Three days later there was a break-in at The Clothes Hound. The store had an alarm, but the burglars were in and out before anyone could get there, which was the problem with alarms, said Melanie. They didn’t find any money because Melanie never kept cash there, but they took some of the Wearable Art, and they trashed Neil’s office—his files were scattered over the floor. They also took some of his collectibles—a few clocks and old cameras, an antique wind-up clown. They set a fire, but in an amateur way, said Neil, so the fire was quickly put out.

The police came around and asked if Neil and Melanie had any enemies. They said that no they didn’t, and everything was okay—probably it was only some street people after drug money—but I could tell they were upset because they were talking in that way they had when they didn’t want me to hear.

“They got the camera,” Neil was saying to Melanie as I was coming into the kitchen.

“What camera?” I said.

“Oh, just an old camera,” Neil said. More hair-tugging. “A rare one, though.”

From then on, Neil and Melanie got more and more jittery. Neil ordered a new alarm system for the store. Melanie said we might be moving to a different house, but when I started asking questions she said it was just an idea. Neil said No harm done about the break-in. He said it several times, which left me wondering what sort of harm actually had been done, besides the disappearance of his favourite camera.

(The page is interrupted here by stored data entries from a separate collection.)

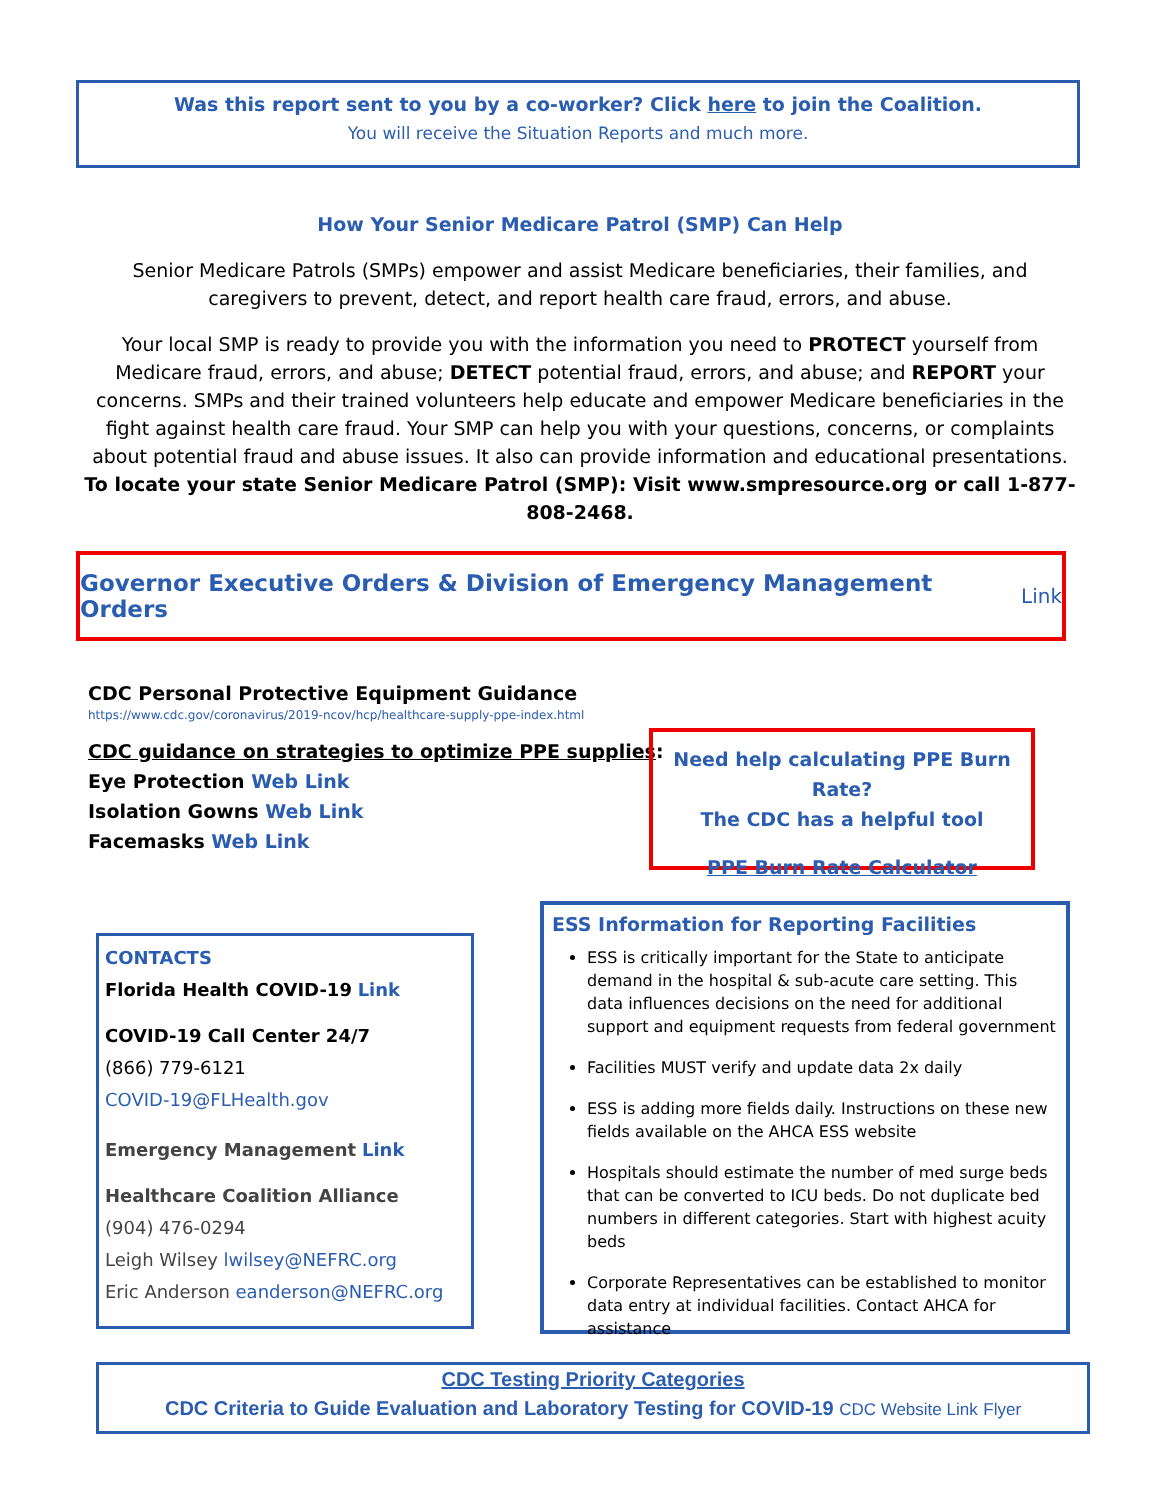Was this report sent to you by a co-worker? Click here to join the Coalition.
You will receive the Situation Reports and much more.
How Your Senior Medicare Patrol (SMP) Can Help
Senior Medicare Patrols (SMPs) empower and assist Medicare beneficiaries, their families, and caregivers to prevent, detect, and report health care fraud, errors, and abuse.
Your local SMP is ready to provide you with the information you need to PROTECT yourself from Medicare fraud, errors, and abuse; DETECT potential fraud, errors, and abuse; and REPORT your concerns. SMPs and their trained volunteers help educate and empower Medicare beneficiaries in the fight against health care fraud. Your SMP can help you with your questions, concerns, or complaints about potential fraud and abuse issues. It also can provide information and educational presentations.
To locate your state Senior Medicare Patrol (SMP): Visit www.smpresource.org or call 1-877-808-2468.
Governor Executive Orders & Division of Emergency Management Orders Link
CDC Personal Protective Equipment Guidance
https://www.cdc.gov/coronavirus/2019-ncov/hcp/healthcare-supply-ppe-index.html
CDC guidance on strategies to optimize PPE supplies:
Eye Protection Web Link
Isolation Gowns Web Link
Facemasks Web Link
Need help calculating PPE Burn Rate?
The CDC has a helpful tool
PPE Burn Rate Calculator
CONTACTS
Florida Health COVID-19 Link
COVID-19 Call Center 24/7
(866) 779-6121
COVID-19@FLHealth.gov
Emergency Management Link
Healthcare Coalition Alliance
(904) 476-0294
Leigh Wilsey lwilsey@NEFRC.org
Eric Anderson eanderson@NEFRC.org
ESS Information for Reporting Facilities
ESS is critically important for the State to anticipate demand in the hospital & sub-acute care setting. This data influences decisions on the need for additional support and equipment requests from federal government
Facilities MUST verify and update data 2x daily
ESS is adding more fields daily. Instructions on these new fields available on the AHCA ESS website
Hospitals should estimate the number of med surge beds that can be converted to ICU beds. Do not duplicate bed numbers in different categories. Start with highest acuity beds
Corporate Representatives can be established to monitor data entry at individual facilities. Contact AHCA for assistance
CDC Testing Priority Categories
CDC Criteria to Guide Evaluation and Laboratory Testing for COVID-19 CDC Website Link Flyer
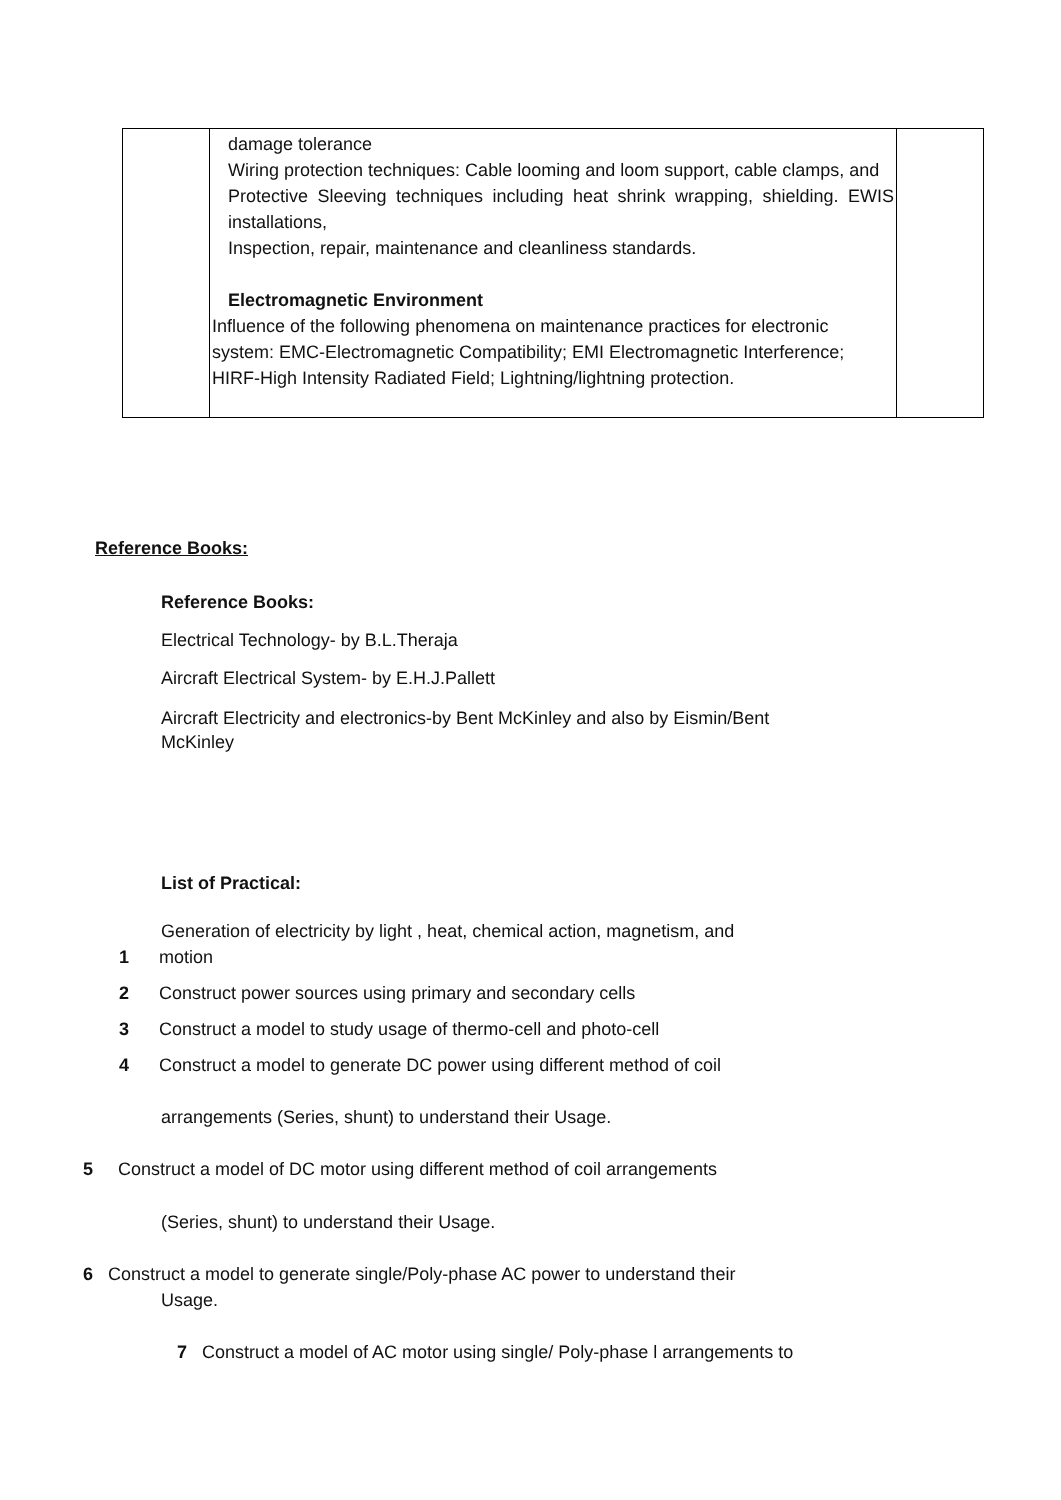| | damage tolerance Wiring protection techniques: Cable looming and loom support, cable clamps, and Protective Sleeving techniques including heat shrink wrapping, shielding. EWIS installations, Inspection, repair, maintenance and cleanliness standards. Electromagnetic Environment Influence of the following phenomena on maintenance practices for electronic system: EMC-Electromagnetic Compatibility; EMI Electromagnetic Interference; HIRF-High Intensity Radiated Field; Lightning/lightning protection. | |
Reference Books:
Reference Books:
Electrical Technology- by B.L.Theraja
Aircraft Electrical System- by E.H.J.Pallett
Aircraft Electricity and electronics-by Bent McKinley and also by Eismin/Bent McKinley
List of Practical:
Generation of electricity by light , heat, chemical action, magnetism, and
1 motion
2 Construct power sources using primary and secondary cells
3 Construct a model to study usage of thermo-cell and photo-cell
4 Construct a model to generate DC power using different method of coil
arrangements (Series, shunt) to understand their Usage.
5 Construct a model of DC motor using different method of coil arrangements
(Series, shunt) to understand their Usage.
6 Construct a model to generate single/Poly-phase AC power to understand their
Usage.
7 Construct a model of AC motor using single/ Poly-phase l arrangements to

The night after the break-in, I found Melanie and Neil watching TV. They didn’t usually really watch it—it was just always on—but this time they were intent. A Pearl Girl identified only as “Aunt Adrianna” had been found dead in a condo that she and her Pearl Girls companion had rented. She’d been tied to a doorknob with her own silvery belt around her neck. She’d been dead for a number of days, said the forensic expert. It was another condo owner who’d detected the smell and alerted the police. The police said it was a suicide, self-strangulation in this manner being a common method.

There was a picture of the dead Pearl Girl. I studied it carefully: sometimes it was hard to tell Pearl Girls apart because of their outfits, but I remembered she’d been in The Clothes Hound recently, handing out brochures. So had her partner, identified as “Aunt Sally,” who—said the news anchor—was nowhere to be found. There was a picture of her too: police were asking that sightings be reported. The Gilead Consulate had made no comment as yet.

“This is terrible,” said Neil to Melanie. “The poor girl. What a catastrophe.”

“Why?” I said. “The Pearl Girls work for Gilead. They hate us. Everyone knows that.”

They both looked at me then. What’s the word for that look? Desolate, I think. I was baffled: why should they care?

The really bad thing happened on my birthday. The morning started as if things were normal. I got up, I put on my green plaid Wyle School uniform—did I say we had a uniform? I added my black lace-up shoes to my green-socked feet, pulled my hair back into the ponytail that was among the prescribed school looks—no dangling locks—and headed downstairs.

Melanie was in the kitchen, which had a granite island. What I would have liked instead was one of the resin-and-recycled tops like those in our school cafeteria—you could see down through the resin to the objects inside, which in one counter included a raccoon skeleton, so there was always something to focus on.